- Genre: Reality television
- Presented by: Tyler Henry
- Country of origin: United States
- Original language: English
- No. of seasons: 1
- No. of episodes: 8

Original release
- Network: Netflix
- Release: September 17 – November 5, 2024

Related
- Life After Death with Tyler Henry

= Live from the Other Side with Tyler Henry =

American Netflix live reality television series (2024)

Live from the Other Side with Tyler Henry is an American live reality television series produced for Netflix. The series features medium Tyler Henry, who provides readings for celebrity guests in a live broadcast format. It premiered on September 17, 2024, as part of Netflix's expansion into live programming.

== Overview ==
The series serves as a follow-up to Henry's previous Netflix series, Life After Death with Tyler Henry (2022). Unlike its predecessor, which was pre-recorded and edited, Live from the Other Side is broadcast in real-time. Each 45-minute episode features Henry meeting with celebrity guests—and occasionally their friends or family—to provide what he describes as "hope, healing, and long-sought-after answers" from deceased loved ones.
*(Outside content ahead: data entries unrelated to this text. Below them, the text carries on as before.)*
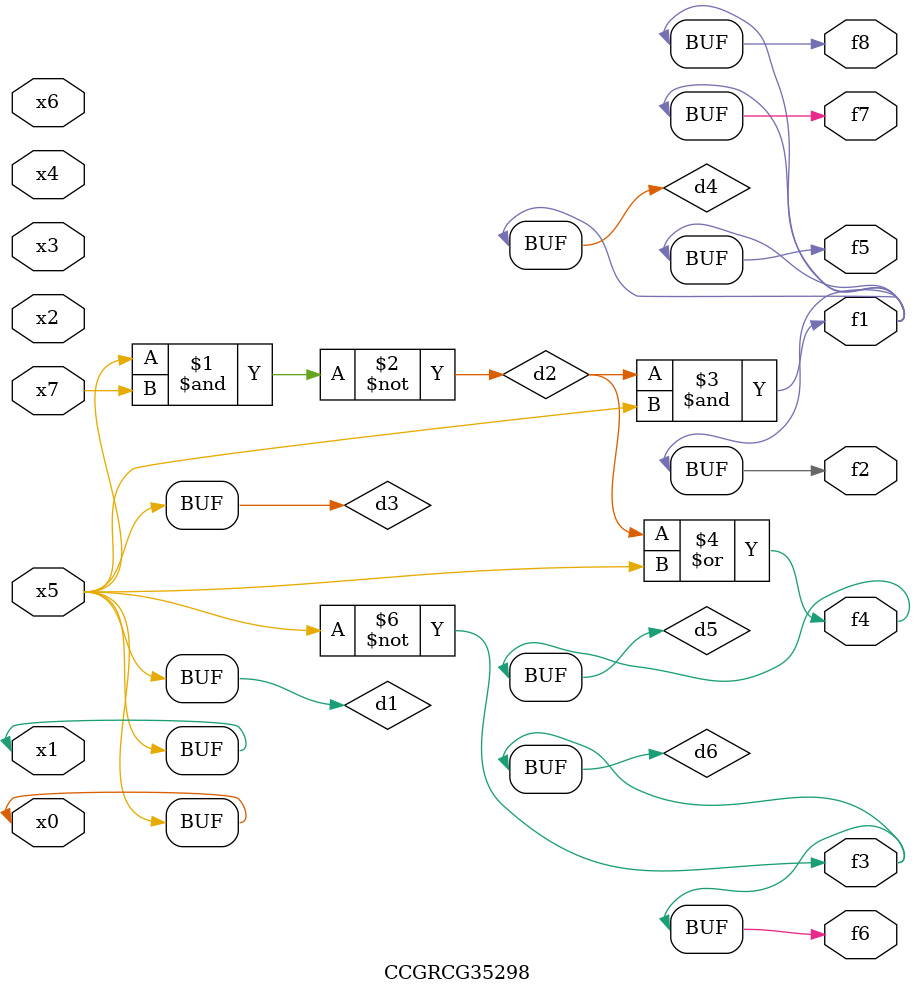
<source format=v>
module CCGRCG35298(
	input x0, x1, x2, x3, x4, x5, x6, x7,
	output f1, f2, f3, f4, f5, f6, f7, f8
);

	wire d1, d2, d3, d4, d5, d6;

	buf (d1, x0, x5);
	nand (d2, x5, x7);
	buf (d3, x0, x1);
	and (d4, d2, d3);
	or (d5, d2, d3);
	nor (d6, d1, d3);
	assign f1 = d4;
	assign f2 = d4;
	assign f3 = d6;
	assign f4 = d5;
	assign f5 = d4;
	assign f6 = d6;
	assign f7 = d4;
	assign f8 = d4;
endmodule

</source>
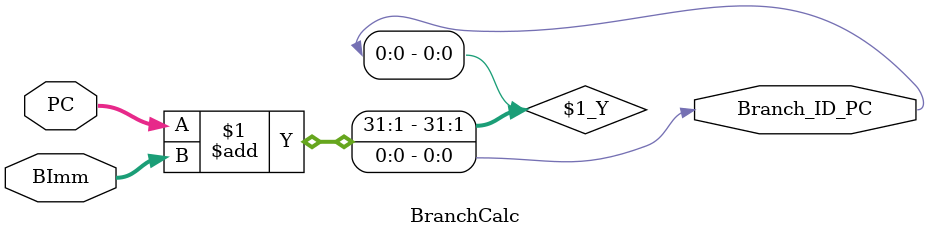
<source format=v>
`timescale 1ns / 1ps
module BranchCalc(
	input [31:0] PC,
	input [31:0] BImm,
	output Branch_ID_PC
    );
	 
	 assign Branch_ID_PC = PC + BImm;


endmodule

</source>
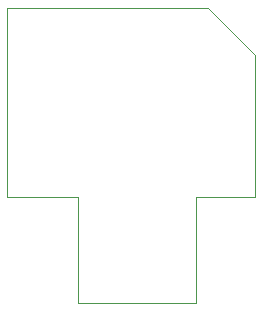
<source format=gbr>
%TF.GenerationSoftware,KiCad,Pcbnew,(6.0.7)*%
%TF.CreationDate,2023-04-28T12:35:49+03:00*%
%TF.ProjectId,ITR-2,4954522d-322e-46b6-9963-61645f706362,rev?*%
%TF.SameCoordinates,Original*%
%TF.FileFunction,Profile,NP*%
%FSLAX46Y46*%
G04 Gerber Fmt 4.6, Leading zero omitted, Abs format (unit mm)*
G04 Created by KiCad (PCBNEW (6.0.7)) date 2023-04-28 12:35:49*
%MOMM*%
%LPD*%
G01*
G04 APERTURE LIST*
%TA.AperFunction,Profile*%
%ADD10C,0.100000*%
%TD*%
G04 APERTURE END LIST*
D10*
X130000000Y-108000000D02*
X140000000Y-108000000D01*
X130000000Y-99000000D02*
X124000000Y-99000000D01*
X145000000Y-99000000D02*
X140000000Y-99000000D01*
X130000000Y-108000000D02*
X130000000Y-99000000D01*
X124000000Y-99000000D02*
X124000000Y-83000000D01*
X145000000Y-87000000D02*
X141000000Y-83000000D01*
X124000000Y-83000000D02*
X141000000Y-83000000D01*
X145000000Y-99000000D02*
X145000000Y-87000000D01*
X140000000Y-108000000D02*
X140000000Y-99000000D01*
M02*

</source>
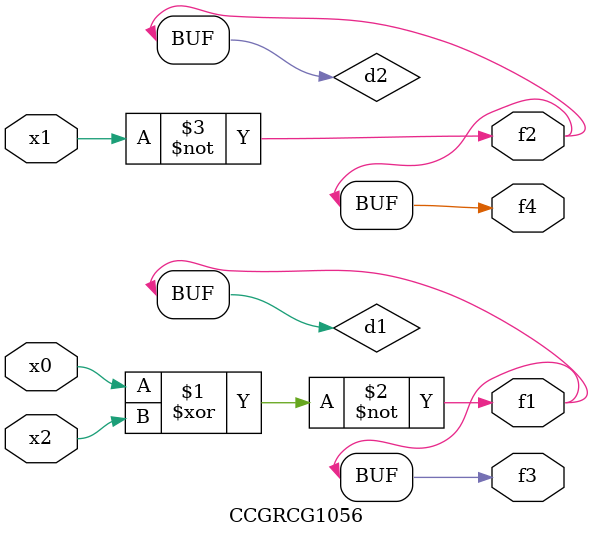
<source format=v>
module CCGRCG1056(
	input x0, x1, x2,
	output f1, f2, f3, f4
);

	wire d1, d2, d3;

	xnor (d1, x0, x2);
	nand (d2, x1);
	nor (d3, x1, x2);
	assign f1 = d1;
	assign f2 = d2;
	assign f3 = d1;
	assign f4 = d2;
endmodule

</source>
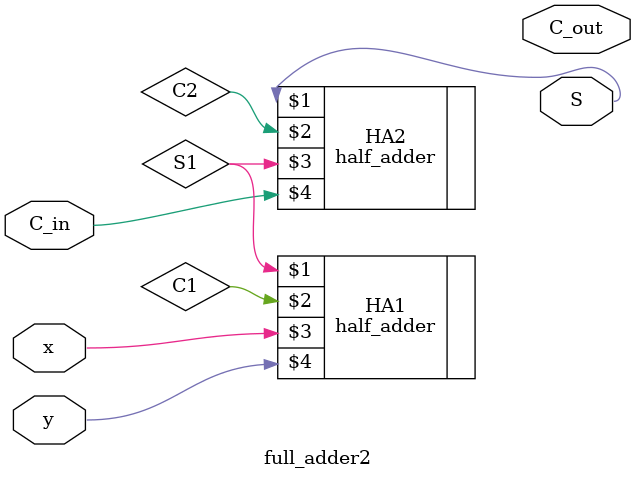
<source format=v>

module full_adder2(
    // OUTPUTS
    output S
    ,output C_out

    // INPUTS
    ,input x
    ,input y
    ,input C_in
    );
    wire S1, C1, C2;

    half_adder HA1 (S1, C1, x, y);
    half_adder HA2 (S, C2, S1, C_in);
    or G1 (C, C2, C1);
endmodule

</source>
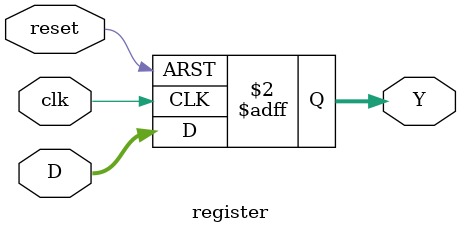
<source format=v>
module register (
    input wire clk,
    input wire reset,       // synchronous reset
    input wire [3:0] D,     // 4-bit input
    output reg [3:0] Y      // 4-bit output (stored value)
);

    always @(posedge clk or posedge reset) begin
        if (reset) begin
            Y <= 4'b0000;   // reset output to 0
        end
        else begin
            Y <= D;         // load input D into register
        end
    end

endmodule

</source>
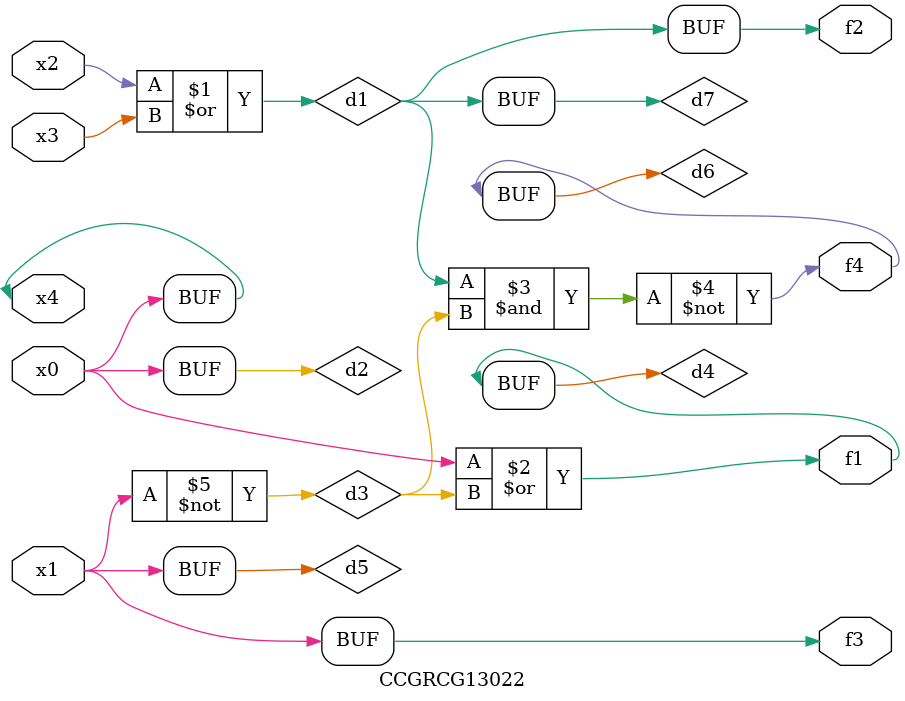
<source format=v>
module CCGRCG13022(
	input x0, x1, x2, x3, x4,
	output f1, f2, f3, f4
);

	wire d1, d2, d3, d4, d5, d6, d7;

	or (d1, x2, x3);
	buf (d2, x0, x4);
	not (d3, x1);
	or (d4, d2, d3);
	not (d5, d3);
	nand (d6, d1, d3);
	or (d7, d1);
	assign f1 = d4;
	assign f2 = d7;
	assign f3 = d5;
	assign f4 = d6;
endmodule

</source>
The show is produced by 44 Blue Productions and Corbett/Stern Productions. Executive producers include Michael Corbett, Larry Stern, Stephanie Noonan Drachkovitch, David Hale, and Jill Dickerson.

== Format ==
Live from the Other Side with Tyler Henry was promoted as a weekly live series, airing on Tuesday evenings. Episodes feature a studio audience and are moderated by Amanda Kloots, who introduces guests and facilitates conversation during and after the readings.

== Notable guests ==
- Chrishell Stause
- Kristin Chenoweth
- Jordyn Woods
- Fortune Feimster
- Rob Gronkowski

== Reception ==
Critical reception to Live from the Other Side with Tyler Henry was mixed to negative. Critics largely focused on skepticism regarding televised mediumship and the ethical implications of presenting clairvoyant readings as live entertainment.

The Guardian described the show as "dreary" and "unconvincing," with critic Stuart Heritage labeling it "the worst live TV event ever." The website Reality Blurred similarly criticized the live structure, arguing that it exposed inaccuracies and weakened the credibility of the readings.